=== Required work ===
Copy every record verbatim. Leave the pictures out.

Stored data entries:
═══

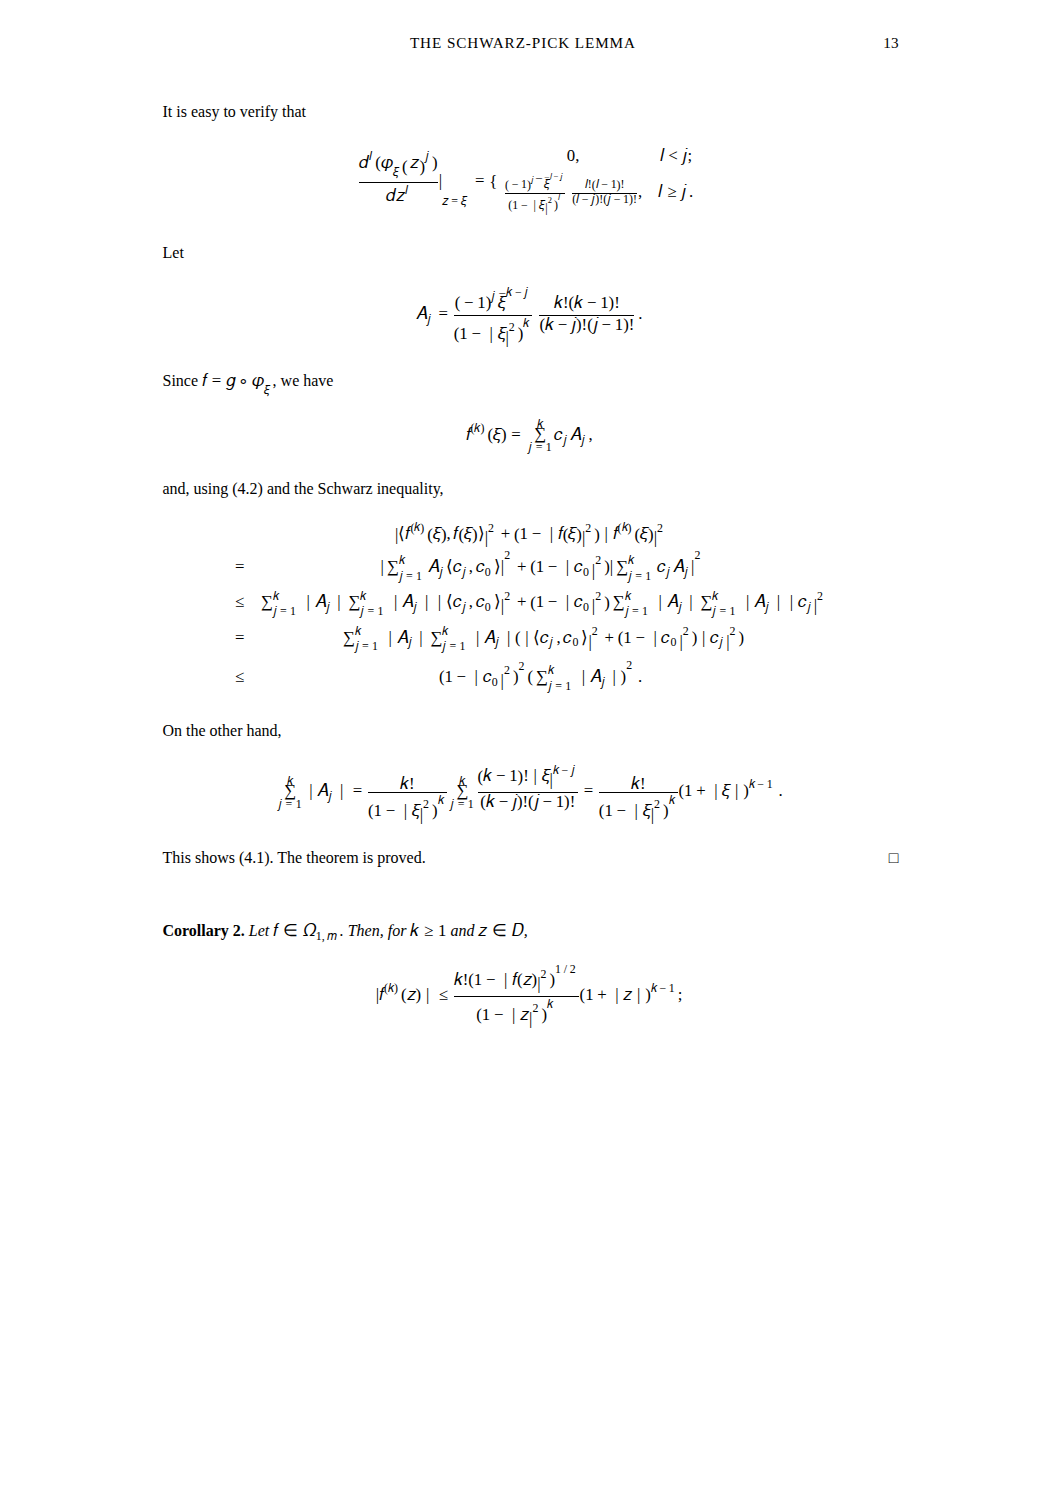THE SCHWARZ-PICK LEMMA 13
It is easy to verify that
dl ( φξ ( z )j ) dzl | z=ξ = { 0, l<j; (−1)j¯ξ¯l−j (1−|ξ|2)l l!(l−1)! (l−j)!(j−1)! , l≥j.
Let
Aj = (−1)jξ¯k−j (1−|ξ|2)k k!(k−1)! (k−j)!(j−1)! .
Since f=g∘φξ, we have
f(k) (ξ) = ∑ j=1 k cj Aj ,
and, using (4.2) and the Schwarz inequality,
| ⟨ f(k)(ξ) , f(ξ) ⟩ |2 + (1−|f(ξ)|2) |f(k)(ξ)|2 = | ∑j=1k Aj ⟨cj,c0⟩ | 2 + (1−|c0|2) | ∑j=1k cjAj | 2 ≤ ∑j=1k |Aj| ∑j=1k |Aj| |⟨cj,c0⟩|2 + (1−|c0|2) ∑j=1k |Aj| ∑j=1k |Aj| |cj|2 = ∑j=1k |Aj| ∑j=1k |Aj| ( |⟨cj,c0⟩|2 + (1−|c0|2) |cj|2 ) ≤ (1−|c0|2)2 ( ∑j=1k |Aj| ) 2 .
On the other hand,
∑j=1k |Aj| = k! (1−|ξ|2)k ∑j=1k (k−1)!|ξ|k−j (k−j)!(j−1)! = k! (1−|ξ|2)k (1+|ξ|)k−1 .
This shows (4.1). The theorem is proved. □
Corollary 2. Let f∈Ω1,m. Then, for k≥1 and z∈D,
|f(k)(z)| ≤ k!(1−|f(z)|2)1/2 (1−|z|2)k (1+|z|)k−1 ;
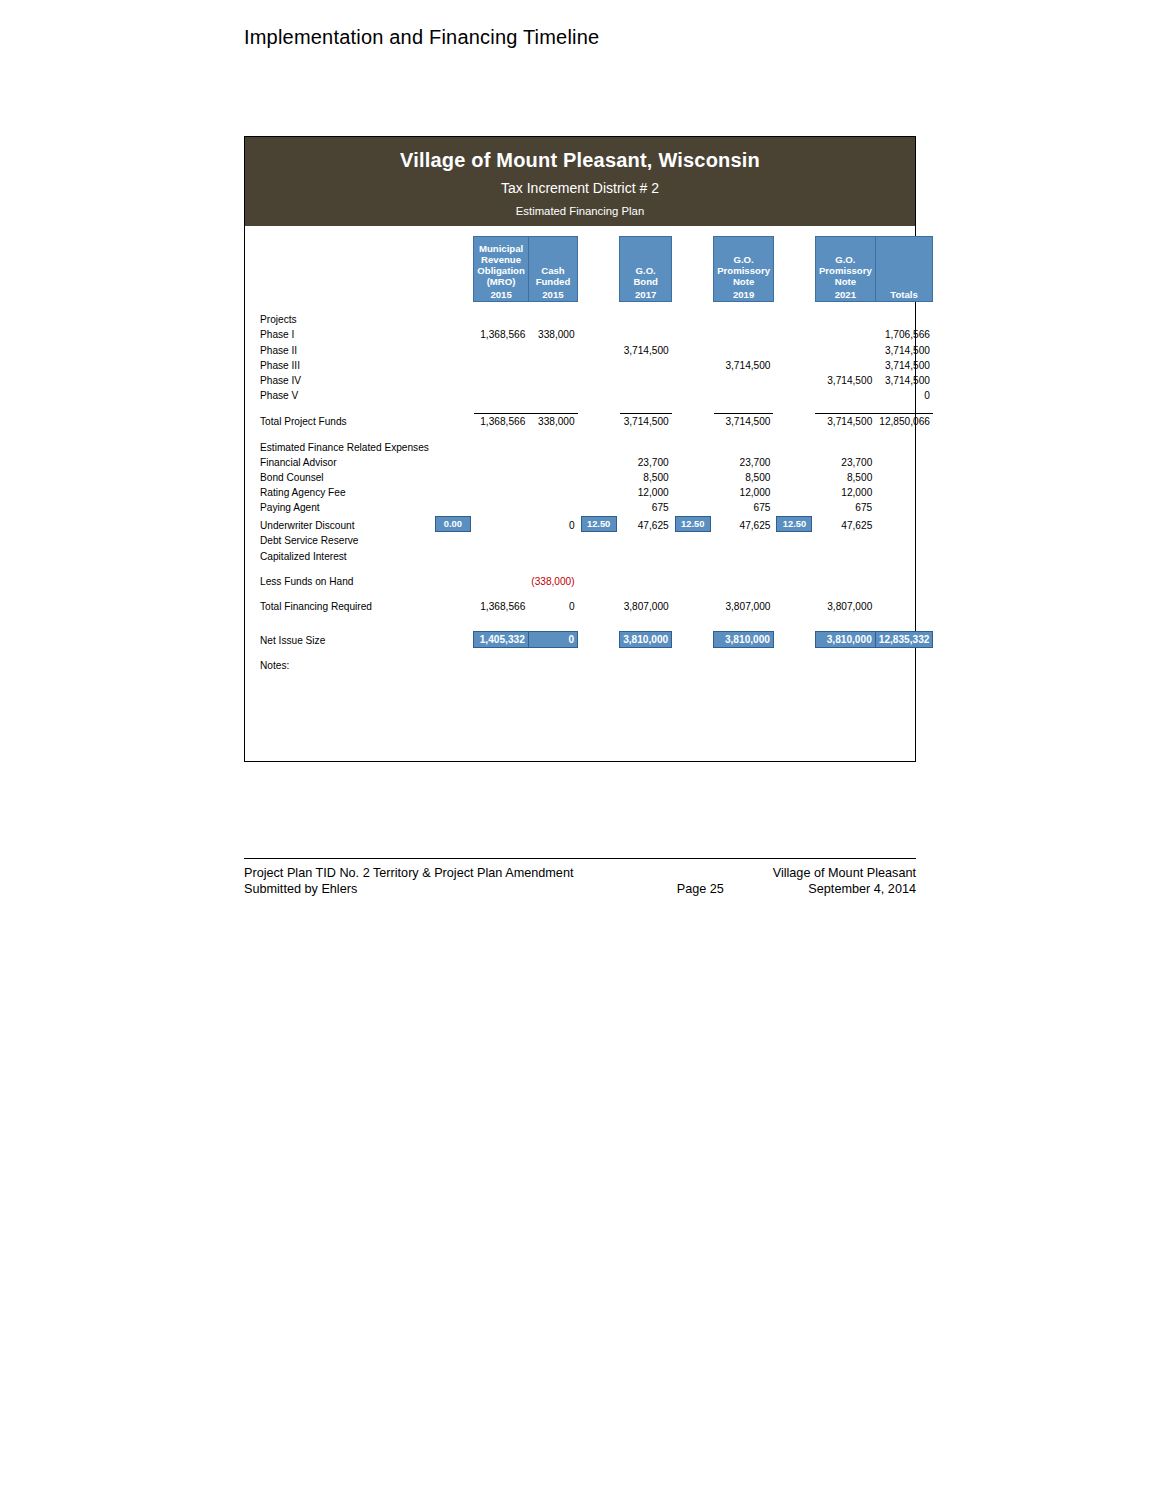Implementation and Financing Timeline
Village of Mount Pleasant, Wisconsin
Tax Increment District # 2
Estimated Financing Plan
| | | Municipal Revenue Obligation (MRO) 2015 | Cash Funded 2015 | | G.O. Bond 2017 | | G.O. Promissory Note 2019 | | G.O. Promissory Note 2021 | Totals |
| Projects | | | | | | | | | | |
| Phase I | | 1,368,566 | 338,000 | | | | | | | 1,706,566 |
| Phase II | | | | | 3,714,500 | | | | | 3,714,500 |
| Phase III | | | | | | | 3,714,500 | | | 3,714,500 |
| Phase IV | | | | | | | | | 3,714,500 | 3,714,500 |
| Phase V | | | | | | | | | | 0 |
| Total Project Funds | | 1,368,566 | 338,000 | | 3,714,500 | | 3,714,500 | | 3,714,500 | 12,850,066 |
| Estimated Finance Related Expenses | | | | | | | | | | |
| Financial Advisor | | | | | 23,700 | | 23,700 | | 23,700 | |
| Bond Counsel | | | | | 8,500 | | 8,500 | | 8,500 | |
| Rating Agency Fee | | | | | 12,000 | | 12,000 | | 12,000 | |
| Paying Agent | | | | | 675 | | 675 | | 675 | |
| Underwriter Discount | 0.00 | | 0 | 12.50 | 47,625 | 12.50 | 47,625 | 12.50 | 47,625 | |
| Debt Service Reserve | | | | | | | | | | |
| Capitalized Interest | | | | | | | | | | |
| Less Funds on Hand | | | (338,000) | | | | | | | |
| Total Financing Required | | 1,368,566 | 0 | | 3,807,000 | | 3,807,000 | | 3,807,000 | |
| Net Issue Size | | 1,405,332 | 0 | | 3,810,000 | | 3,810,000 | | 3,810,000 | 12,835,332 |
| Notes: | |
| Project Plan TID No. 2 Territory & Project Plan Amendment | | Village of Mount Pleasant |
| Submitted by Ehlers | Page 25 | September 4, 2014 |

═══

=== Solved exercise ===
THE SCHWARZ-PICK LEMMA 13
It is easy to verify that
dl ( φξ ( z )j ) dzl | z=ξ = { 0, l<j; (−1)j¯ξ¯l−j (1−|ξ|2)l l!(l−1)! (l−j)!(j−1)! , l≥j.
Let
Aj = (−1)jξ¯k−j (1−|ξ|2)k k!(k−1)! (k−j)!(j−1)! .
Since f=g∘φξ, we have
f(k) (ξ) = ∑ j=1 k cj Aj ,
and, using (4.2) and the Schwarz inequality,
| ⟨ f(k)(ξ) , f(ξ) ⟩ |2 + (1−|f(ξ)|2) |f(k)(ξ)|2 = | ∑j=1k Aj ⟨cj,c0⟩ | 2 + (1−|c0|2) | ∑j=1k cjAj | 2 ≤ ∑j=1k |Aj| ∑j=1k |Aj| |⟨cj,c0⟩|2 + (1−|c0|2) ∑j=1k |Aj| ∑j=1k |Aj| |cj|2 = ∑j=1k |Aj| ∑j=1k |Aj| ( |⟨cj,c0⟩|2 + (1−|c0|2) |cj|2 ) ≤ (1−|c0|2)2 ( ∑j=1k |Aj| ) 2 .
On the other hand,
∑j=1k |Aj| = k! (1−|ξ|2)k ∑j=1k (k−1)!|ξ|k−j (k−j)!(j−1)! = k! (1−|ξ|2)k (1+|ξ|)k−1 .
This shows (4.1). The theorem is proved. □
Corollary 2. Let f∈Ω1,m. Then, for k≥1 and z∈D,
|f(k)(z)| ≤ k!(1−|f(z)|2)1/2 (1−|z|2)k (1+|z|)k−1 ;
Implementation and Financing Timeline
Village of Mount Pleasant, Wisconsin
Tax Increment District # 2
Estimated Financing Plan
| | | Municipal Revenue Obligation (MRO) 2015 | Cash Funded 2015 | | G.O. Bond 2017 | | G.O. Promissory Note 2019 | | G.O. Promissory Note 2021 | Totals |
| Projects | | | | | | | | | | |
| Phase I | | 1,368,566 | 338,000 | | | | | | | 1,706,566 |
| Phase II | | | | | 3,714,500 | | | | | 3,714,500 |
| Phase III | | | | | | | 3,714,500 | | | 3,714,500 |
| Phase IV | | | | | | | | | 3,714,500 | 3,714,500 |
| Phase V | | | | | | | | | | 0 |
| Total Project Funds | | 1,368,566 | 338,000 | | 3,714,500 | | 3,714,500 | | 3,714,500 | 12,850,066 |
| Estimated Finance Related Expenses | | | | | | | | | | |
| Financial Advisor | | | | | 23,700 | | 23,700 | | 23,700 | |
| Bond Counsel | | | | | 8,500 | | 8,500 | | 8,500 | |
| Rating Agency Fee | | | | | 12,000 | | 12,000 | | 12,000 | |
| Paying Agent | | | | | 675 | | 675 | | 675 | |
| Underwriter Discount | 0.00 | | 0 | 12.50 | 47,625 | 12.50 | 47,625 | 12.50 | 47,625 | |
| Debt Service Reserve | | | | | | | | | | |
| Capitalized Interest | | | | | | | | | | |
| Less Funds on Hand | | | (338,000) | | | | | | | |
| Total Financing Required | | 1,368,566 | 0 | | 3,807,000 | | 3,807,000 | | 3,807,000 | |
| Net Issue Size | | 1,405,332 | 0 | | 3,810,000 | | 3,810,000 | | 3,810,000 | 12,835,332 |
| Notes: | |
| Project Plan TID No. 2 Territory & Project Plan Amendment | | Village of Mount Pleasant |
| Submitted by Ehlers | Page 25 | September 4, 2014 |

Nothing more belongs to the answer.